→ **WHAT IS EXPECTED**: Without including any picture, repeat the records below exactly.

→ **INPUT FOR THIS TASK**:
=-=-=
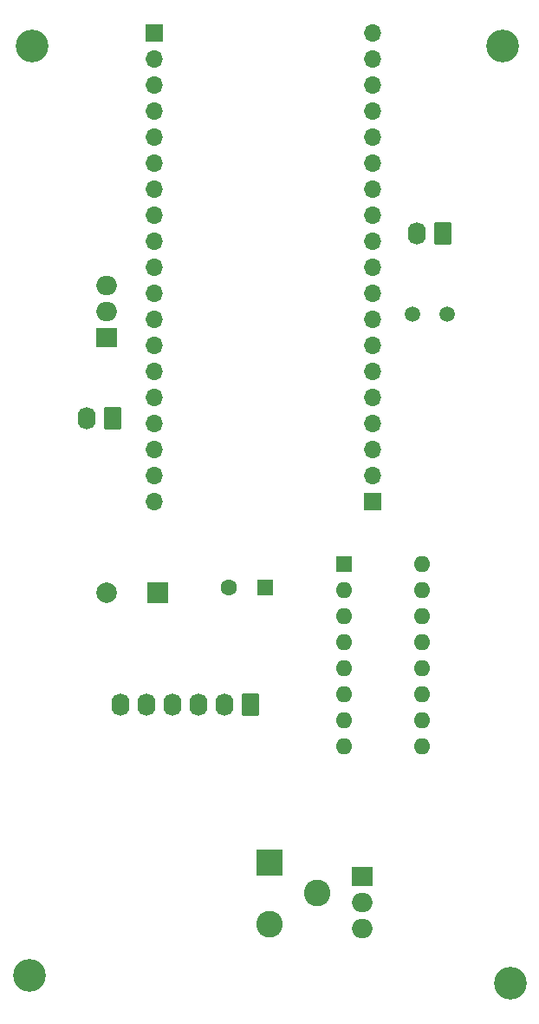
<source format=gbs>
G04 #@! TF.GenerationSoftware,KiCad,Pcbnew,(6.0.10-0)*
G04 #@! TF.CreationDate,2023-04-16T19:02:18-05:00*
G04 #@! TF.ProjectId,v2.0,76322e30-2e6b-4696-9361-645f70636258,v2.0*
G04 #@! TF.SameCoordinates,Original*
G04 #@! TF.FileFunction,Soldermask,Bot*
G04 #@! TF.FilePolarity,Negative*
%FSLAX46Y46*%
G04 Gerber Fmt 4.6, Leading zero omitted, Abs format (unit mm)*
G04 Created by KiCad (PCBNEW (6.0.10-0)) date 2023-04-16 19:02:18*
%MOMM*%
%LPD*%
G01*
G04 APERTURE LIST*
G04 Aperture macros list*
%AMRoundRect*
0 Rectangle with rounded corners*
0 $1 Rounding radius*
0 $2 $3 $4 $5 $6 $7 $8 $9 X,Y pos of 4 corners*
0 Add a 4 corners polygon primitive as box body*
4,1,4,$2,$3,$4,$5,$6,$7,$8,$9,$2,$3,0*
0 Add four circle primitives for the rounded corners*
1,1,$1+$1,$2,$3*
1,1,$1+$1,$4,$5*
1,1,$1+$1,$6,$7*
1,1,$1+$1,$8,$9*
0 Add four rect primitives between the rounded corners*
20,1,$1+$1,$2,$3,$4,$5,0*
20,1,$1+$1,$4,$5,$6,$7,0*
20,1,$1+$1,$6,$7,$8,$9,0*
20,1,$1+$1,$8,$9,$2,$3,0*%
G04 Aperture macros list end*
%ADD10RoundRect,0.250000X0.620000X0.845000X-0.620000X0.845000X-0.620000X-0.845000X0.620000X-0.845000X0*%
%ADD11O,1.740000X2.190000*%
%ADD12R,2.000000X2.000000*%
%ADD13C,2.000000*%
%ADD14R,1.600000X1.600000*%
%ADD15C,1.600000*%
%ADD16O,1.600000X1.600000*%
%ADD17C,3.200000*%
%ADD18R,1.700000X1.700000*%
%ADD19O,1.700000X1.700000*%
%ADD20R,2.000000X1.905000*%
%ADD21O,2.000000X1.905000*%
%ADD22C,1.500000*%
%ADD23R,2.600000X2.600000*%
%ADD24C,2.600000*%
G04 APERTURE END LIST*
D10*
X213360000Y-101072000D03*
D11*
X210820000Y-101072000D03*
X208280000Y-101072000D03*
X205740000Y-101072000D03*
X203200000Y-101072000D03*
X200660000Y-101072000D03*
D12*
X204342248Y-90170000D03*
D13*
X199342248Y-90170000D03*
D14*
X214808134Y-89662000D03*
D15*
X211308134Y-89662000D03*
D14*
X222504000Y-87376000D03*
D16*
X222504000Y-89916000D03*
X222504000Y-92456000D03*
X222504000Y-94996000D03*
X222504000Y-97536000D03*
X222504000Y-100076000D03*
X222504000Y-102616000D03*
X222504000Y-105156000D03*
X230124000Y-105156000D03*
X230124000Y-102616000D03*
X230124000Y-100076000D03*
X230124000Y-97536000D03*
X230124000Y-94996000D03*
X230124000Y-92456000D03*
X230124000Y-89916000D03*
X230124000Y-87376000D03*
D17*
X237998000Y-36830000D03*
D18*
X203962000Y-35560000D03*
D19*
X203962000Y-38100000D03*
X203962000Y-40640000D03*
X203962000Y-43180000D03*
X203962000Y-45720000D03*
X203962000Y-48260000D03*
X203962000Y-50800000D03*
X203962000Y-53340000D03*
X203962000Y-55880000D03*
X203962000Y-58420000D03*
X203962000Y-60960000D03*
X203962000Y-63500000D03*
X203962000Y-66040000D03*
X203962000Y-68580000D03*
X203962000Y-71120000D03*
X203962000Y-73660000D03*
X203962000Y-76200000D03*
X203962000Y-78740000D03*
X203962000Y-81280000D03*
D10*
X232156000Y-55098000D03*
D11*
X229616000Y-55098000D03*
D20*
X199319000Y-65278000D03*
D21*
X199319000Y-62738000D03*
X199319000Y-60198000D03*
D19*
X225298000Y-35560000D03*
X225298000Y-38100000D03*
X225298000Y-40640000D03*
X225298000Y-43180000D03*
X225298000Y-45720000D03*
X225298000Y-48260000D03*
X225298000Y-50800000D03*
X225298000Y-53340000D03*
X225298000Y-55880000D03*
X225298000Y-58420000D03*
X225298000Y-60960000D03*
X225298000Y-63500000D03*
X225298000Y-66040000D03*
X225298000Y-68580000D03*
X225298000Y-71120000D03*
X225298000Y-73660000D03*
X225298000Y-76200000D03*
X225298000Y-78740000D03*
D18*
X225298000Y-81280000D03*
D22*
X232586000Y-62992000D03*
X229186000Y-62992000D03*
D21*
X224282000Y-122936000D03*
X224282000Y-120396000D03*
D20*
X224282000Y-117856000D03*
D17*
X238760000Y-128270000D03*
X191770000Y-127508000D03*
D10*
X199898000Y-73132000D03*
D11*
X197358000Y-73132000D03*
D17*
X192024000Y-36830000D03*
D23*
X215221000Y-116482000D03*
D24*
X215221000Y-122482000D03*
X219921000Y-119482000D03*
M02*

</source>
=-=-=
→ **SOLUTION**:
<source format=gbs>
G04 #@! TF.GenerationSoftware,KiCad,Pcbnew,(6.0.10-0)*
G04 #@! TF.CreationDate,2023-04-16T19:02:18-05:00*
G04 #@! TF.ProjectId,v2.0,76322e30-2e6b-4696-9361-645f70636258,v2.0*
G04 #@! TF.SameCoordinates,Original*
G04 #@! TF.FileFunction,Soldermask,Bot*
G04 #@! TF.FilePolarity,Negative*
%FSLAX46Y46*%
G04 Gerber Fmt 4.6, Leading zero omitted, Abs format (unit mm)*
G04 Created by KiCad (PCBNEW (6.0.10-0)) date 2023-04-16 19:02:18*
%MOMM*%
%LPD*%
G01*
G04 APERTURE LIST*
G04 Aperture macros list*
%AMRoundRect*
0 Rectangle with rounded corners*
0 $1 Rounding radius*
0 $2 $3 $4 $5 $6 $7 $8 $9 X,Y pos of 4 corners*
0 Add a 4 corners polygon primitive as box body*
4,1,4,$2,$3,$4,$5,$6,$7,$8,$9,$2,$3,0*
0 Add four circle primitives for the rounded corners*
1,1,$1+$1,$2,$3*
1,1,$1+$1,$4,$5*
1,1,$1+$1,$6,$7*
1,1,$1+$1,$8,$9*
0 Add four rect primitives between the rounded corners*
20,1,$1+$1,$2,$3,$4,$5,0*
20,1,$1+$1,$4,$5,$6,$7,0*
20,1,$1+$1,$6,$7,$8,$9,0*
20,1,$1+$1,$8,$9,$2,$3,0*%
G04 Aperture macros list end*
%ADD10RoundRect,0.250000X0.620000X0.845000X-0.620000X0.845000X-0.620000X-0.845000X0.620000X-0.845000X0*%
%ADD11O,1.740000X2.190000*%
%ADD12R,2.000000X2.000000*%
%ADD13C,2.000000*%
%ADD14R,1.600000X1.600000*%
%ADD15C,1.600000*%
%ADD16O,1.600000X1.600000*%
%ADD17C,3.200000*%
%ADD18R,1.700000X1.700000*%
%ADD19O,1.700000X1.700000*%
%ADD20R,2.000000X1.905000*%
%ADD21O,2.000000X1.905000*%
%ADD22C,1.500000*%
%ADD23R,2.600000X2.600000*%
%ADD24C,2.600000*%
G04 APERTURE END LIST*
D10*
X213360000Y-101072000D03*
D11*
X210820000Y-101072000D03*
X208280000Y-101072000D03*
X205740000Y-101072000D03*
X203200000Y-101072000D03*
X200660000Y-101072000D03*
D12*
X204342248Y-90170000D03*
D13*
X199342248Y-90170000D03*
D14*
X214808134Y-89662000D03*
D15*
X211308134Y-89662000D03*
D14*
X222504000Y-87376000D03*
D16*
X222504000Y-89916000D03*
X222504000Y-92456000D03*
X222504000Y-94996000D03*
X222504000Y-97536000D03*
X222504000Y-100076000D03*
X222504000Y-102616000D03*
X222504000Y-105156000D03*
X230124000Y-105156000D03*
X230124000Y-102616000D03*
X230124000Y-100076000D03*
X230124000Y-97536000D03*
X230124000Y-94996000D03*
X230124000Y-92456000D03*
X230124000Y-89916000D03*
X230124000Y-87376000D03*
D17*
X237998000Y-36830000D03*
D18*
X203962000Y-35560000D03*
D19*
X203962000Y-38100000D03*
X203962000Y-40640000D03*
X203962000Y-43180000D03*
X203962000Y-45720000D03*
X203962000Y-48260000D03*
X203962000Y-50800000D03*
X203962000Y-53340000D03*
X203962000Y-55880000D03*
X203962000Y-58420000D03*
X203962000Y-60960000D03*
X203962000Y-63500000D03*
X203962000Y-66040000D03*
X203962000Y-68580000D03*
X203962000Y-71120000D03*
X203962000Y-73660000D03*
X203962000Y-76200000D03*
X203962000Y-78740000D03*
X203962000Y-81280000D03*
D10*
X232156000Y-55098000D03*
D11*
X229616000Y-55098000D03*
D20*
X199319000Y-65278000D03*
D21*
X199319000Y-62738000D03*
X199319000Y-60198000D03*
D19*
X225298000Y-35560000D03*
X225298000Y-38100000D03*
X225298000Y-40640000D03*
X225298000Y-43180000D03*
X225298000Y-45720000D03*
X225298000Y-48260000D03*
X225298000Y-50800000D03*
X225298000Y-53340000D03*
X225298000Y-55880000D03*
X225298000Y-58420000D03*
X225298000Y-60960000D03*
X225298000Y-63500000D03*
X225298000Y-66040000D03*
X225298000Y-68580000D03*
X225298000Y-71120000D03*
X225298000Y-73660000D03*
X225298000Y-76200000D03*
X225298000Y-78740000D03*
D18*
X225298000Y-81280000D03*
D22*
X232586000Y-62992000D03*
X229186000Y-62992000D03*
D21*
X224282000Y-122936000D03*
X224282000Y-120396000D03*
D20*
X224282000Y-117856000D03*
D17*
X238760000Y-128270000D03*
X191770000Y-127508000D03*
D10*
X199898000Y-73132000D03*
D11*
X197358000Y-73132000D03*
D17*
X192024000Y-36830000D03*
D23*
X215221000Y-116482000D03*
D24*
X215221000Y-122482000D03*
X219921000Y-119482000D03*
M02*

</source>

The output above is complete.